What business is Palantir in?
- Palantir provides customized software to clients analyzing large swaths of data for purposes ranging from finding suspected criminals to improving companies’ manufacturing capabilities.
- According to its website, Palantir has two main services that analyze data: Palantir Gotham and Palantir Foundry. Palantir offers a variety of what it calls solutions for different types of applications, whether that’s for automotive companies, the defence sector, financial compliance, insurance, intelligence operations, law enforcement, and others.
- While the majority of Palantir customers may be commercial businesses, that doesn’t mean the majority of its revenue comes from those contracts. “Our top three customers together accounted for 33% and 28% of our revenue for the years ended December 31, 2018, and 2019, respectively, and 31% and 29% of our revenue for the six months ended June 30, 2019, and 2020, respectively,” the company disclosed. “Our top three customers by revenue, for the year ended December 31, 2019, have been with us for an average of 8 years as of December 31, 2019.”
- Palantir said it had contracts with government entities for an additional $1.2 billion in business on its books, and an additional $2.6 billion in “indefinite-delivery, indefinite-quantity” contracts that are not counted because the funding has not yet been determined.
Controversies
- Much of Palantir’s business activities or operations, for example, how it uses the troves of data is opaque to all but the most dedicated followers.
- Palantir says its software’s and work have helped companies and government agencies in everything from the conviction of Ponzi schemer Bernie Madoff to disaster recovery to combating cyberattacks and fighting child exploitation. There’s even an apocryphal story that the firm’s technology was used to help locate Osama bin Laden.
- The company has courted significant controversy due to its work with government agencies, including Immigration and Customs Enforcement (ICE), and due to billionaire Thiel’s support for President Donald Trump. Karp has been vocal about his belief in the need for Silicon Valley companies to work with the U.S. government and law enforcement agencies.
- Questions also linger on when Palantir is likely to turn a profit. Like many tech unicorns that have recently gone public, Palantir has yet to make any money, losing $580 million in 2018 and $579 million in 2019. In the first six months of this year, Palantir recorded a loss of $164.7 million on revenue of $481.2 million, after recording a loss of $280.5 million on sales of $322.7 million in the same period of 2019.
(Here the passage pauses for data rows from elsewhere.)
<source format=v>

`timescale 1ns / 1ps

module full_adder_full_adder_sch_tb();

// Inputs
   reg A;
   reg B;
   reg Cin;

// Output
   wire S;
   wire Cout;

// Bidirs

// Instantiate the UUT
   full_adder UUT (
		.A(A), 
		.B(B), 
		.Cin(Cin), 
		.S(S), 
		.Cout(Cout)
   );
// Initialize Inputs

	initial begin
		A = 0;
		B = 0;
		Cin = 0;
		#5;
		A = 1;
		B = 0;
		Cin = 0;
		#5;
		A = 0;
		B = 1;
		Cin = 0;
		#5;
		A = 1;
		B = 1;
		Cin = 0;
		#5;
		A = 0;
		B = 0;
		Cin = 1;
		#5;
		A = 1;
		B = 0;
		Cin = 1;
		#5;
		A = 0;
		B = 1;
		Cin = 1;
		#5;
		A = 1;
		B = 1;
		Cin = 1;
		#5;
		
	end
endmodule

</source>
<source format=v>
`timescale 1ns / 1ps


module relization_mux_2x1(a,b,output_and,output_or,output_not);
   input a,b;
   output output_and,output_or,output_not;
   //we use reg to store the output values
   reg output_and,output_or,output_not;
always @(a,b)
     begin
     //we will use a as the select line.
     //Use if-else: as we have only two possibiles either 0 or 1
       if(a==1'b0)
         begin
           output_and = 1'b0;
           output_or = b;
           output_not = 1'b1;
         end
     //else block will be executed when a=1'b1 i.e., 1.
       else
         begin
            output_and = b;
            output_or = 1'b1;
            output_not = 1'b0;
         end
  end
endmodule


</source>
- According to a Bloomberg Report, Palantir has also in the past lost several partnerships with high-flying corporations including Hershey’s, Coca-Cola, Home Depot, and American Express due to the tech firm’s high costs.
Direct listing
- Palantir decided to go with a direct listing instead of an IPO, following other mature startups such as Slack Technologies Inc, Spotify Inc, and Asana Inc., which is expected to begin trading this week. With a direct listing, the company does not create nor sell any new shares. For Palantir, though, years of venture-capital investments have created more than enough shares to launch public trading: roughly 1.64 billion, though that grows to 2.17 billion in a fully diluted formula that includes vesting options.
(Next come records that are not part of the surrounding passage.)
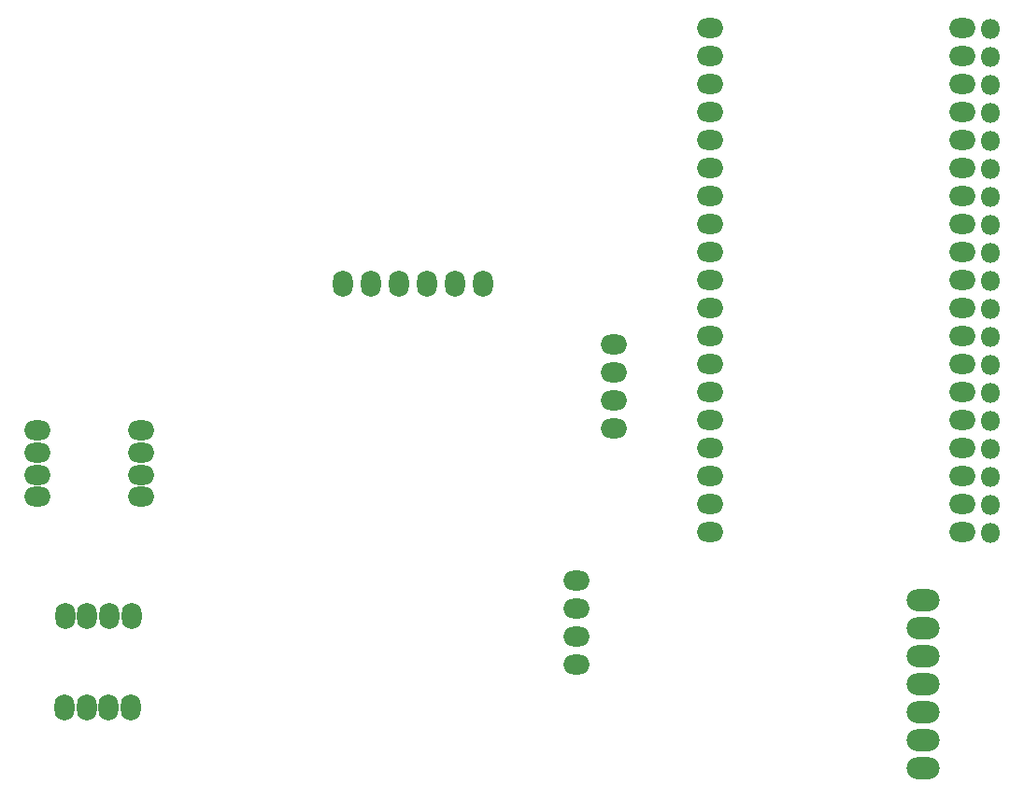
<source format=gbr>
%TF.GenerationSoftware,KiCad,Pcbnew,8.0.3*%
%TF.CreationDate,2024-06-24T21:54:25-07:00*%
%TF.ProjectId,Hardware_Device,48617264-7761-4726-955f-446576696365,rev?*%
%TF.SameCoordinates,Original*%
%TF.FileFunction,Soldermask,Top*%
%TF.FilePolarity,Negative*%
%FSLAX46Y46*%
G04 Gerber Fmt 4.6, Leading zero omitted, Abs format (unit mm)*
G04 Created by KiCad (PCBNEW 8.0.3) date 2024-06-24 21:54:25*
%MOMM*%
%LPD*%
G01*
G04 APERTURE LIST*
%ADD10O,2.400000X1.800000*%
%ADD11O,1.800000X1.800000*%
%ADD12O,1.800000X2.400000*%
%ADD13O,3.000000X2.000000*%
G04 APERTURE END LIST*
D10*
%TO.C,M10*%
X189298000Y-90860000D03*
X189298000Y-88320000D03*
X189298000Y-85780000D03*
X189298000Y-83240000D03*
%TD*%
D11*
%TO.C,M8*%
X226770000Y-78920000D03*
X226770000Y-76380000D03*
X226770000Y-73840000D03*
X226770000Y-71300000D03*
X226770000Y-68760000D03*
X226770000Y-66220000D03*
X226770000Y-63680000D03*
X226770000Y-61140000D03*
X226770000Y-58600000D03*
X226770000Y-56060000D03*
X226770000Y-53520000D03*
X226770000Y-50980000D03*
X226770000Y-48440000D03*
X226770000Y-45900000D03*
X226770000Y-43360000D03*
X226770000Y-40820000D03*
X226770000Y-38280000D03*
X226770000Y-35740000D03*
X226770000Y-33200000D03*
%TD*%
D12*
%TO.C,M5*%
X148950000Y-86450000D03*
X146950000Y-86450000D03*
X144950000Y-86450000D03*
X142950000Y-86450000D03*
%TD*%
D10*
%TO.C,M6*%
X201400000Y-33170000D03*
X201400000Y-35710000D03*
X201400000Y-38250000D03*
X201400000Y-40790000D03*
X201400000Y-43330000D03*
X201400000Y-45870000D03*
X201400000Y-48410000D03*
X201400000Y-50950000D03*
X201400000Y-53490000D03*
X201400000Y-56030000D03*
X201400000Y-58570000D03*
X201400000Y-61110000D03*
X201400000Y-63650000D03*
X201400000Y-66190000D03*
X201400000Y-68730000D03*
X201400000Y-71270000D03*
X201400000Y-73810000D03*
X201400000Y-76350000D03*
X201400000Y-78890000D03*
X224260000Y-78890000D03*
X224260000Y-76350000D03*
X224260000Y-73810000D03*
X224260000Y-71270000D03*
X224260000Y-68730000D03*
X224260000Y-66190000D03*
X224260000Y-63650000D03*
X224260000Y-61110000D03*
X224260000Y-58570000D03*
X224260000Y-56030000D03*
X224260000Y-53490000D03*
X224260000Y-50950000D03*
X224260000Y-48410000D03*
X224260000Y-45870000D03*
X224260000Y-43330000D03*
X224260000Y-40790000D03*
X224260000Y-38250000D03*
X224260000Y-35710000D03*
X224260000Y-33170000D03*
%TD*%
%TO.C,M3*%
X149850000Y-75650000D03*
X149850000Y-73650000D03*
X149850000Y-71650000D03*
X149850000Y-69650000D03*
%TD*%
D13*
%TO.C,M1*%
X220660000Y-100260000D03*
X220660000Y-97720000D03*
X220660000Y-95180000D03*
X220660000Y-92640000D03*
X220660000Y-90100000D03*
X220660000Y-87560000D03*
X220660000Y-85020000D03*
%TD*%
D12*
%TO.C,M7*%
X168148510Y-56372530D03*
X170688510Y-56372530D03*
X173228510Y-56372530D03*
X175768510Y-56372530D03*
X178308510Y-56372530D03*
X180848510Y-56372530D03*
%TD*%
D10*
%TO.C,M4*%
X140450000Y-75650000D03*
X140450000Y-73650000D03*
X140450000Y-71650000D03*
X140450000Y-69650000D03*
%TD*%
D12*
%TO.C,M9*%
X148900000Y-94800000D03*
X146900000Y-94800000D03*
X144900000Y-94800000D03*
X142900000Y-94800000D03*
%TD*%
D10*
%TO.C,M2*%
X192635000Y-61840000D03*
X192635000Y-64380000D03*
X192635000Y-66920000D03*
X192635000Y-69460000D03*
%TD*%
M02*

</source>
- Not all those shares will trade openly at the launch, though. Most of the shares are locked up through the end of the year, a common practice for IPOs but unusual for a direct listing. Palantir said in a news release Friday that it expects a total of 461.2 million shares will be permitted to be sold on the first day of trading, though there are no guarantees that all of those shares will hit the market.
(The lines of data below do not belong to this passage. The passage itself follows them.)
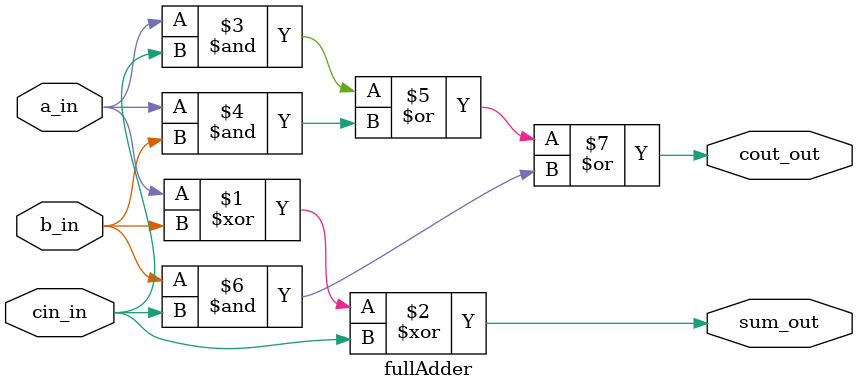
<source format=v>
`timescale 1ns/1ns
module fullAdder(a_in,b_in,cin_in,sum_out,cout_out);
	input wire a_in, b_in, cin_in;
	output wire sum_out, cout_out;

	assign sum_out = a_in^b_in^cin_in;
	assign cout_out = (a_in&cin_in)|(a_in&b_in)|(b_in&cin_in);
endmodule
</source>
- The rest of the Palantir shares will largely become available to sell on the third trading day after Palantir publicly announces its 2020 earnings, which would be expected early next year. In the meantime, strong demand for the limited number of shares could drive prices higher, as they have for recent hot software IPOs like Snowflake Inc. and Unity Software Inc.
- Direct listings typically seek a “reference price,” largely based on previous sales of the company’s stock on the private market.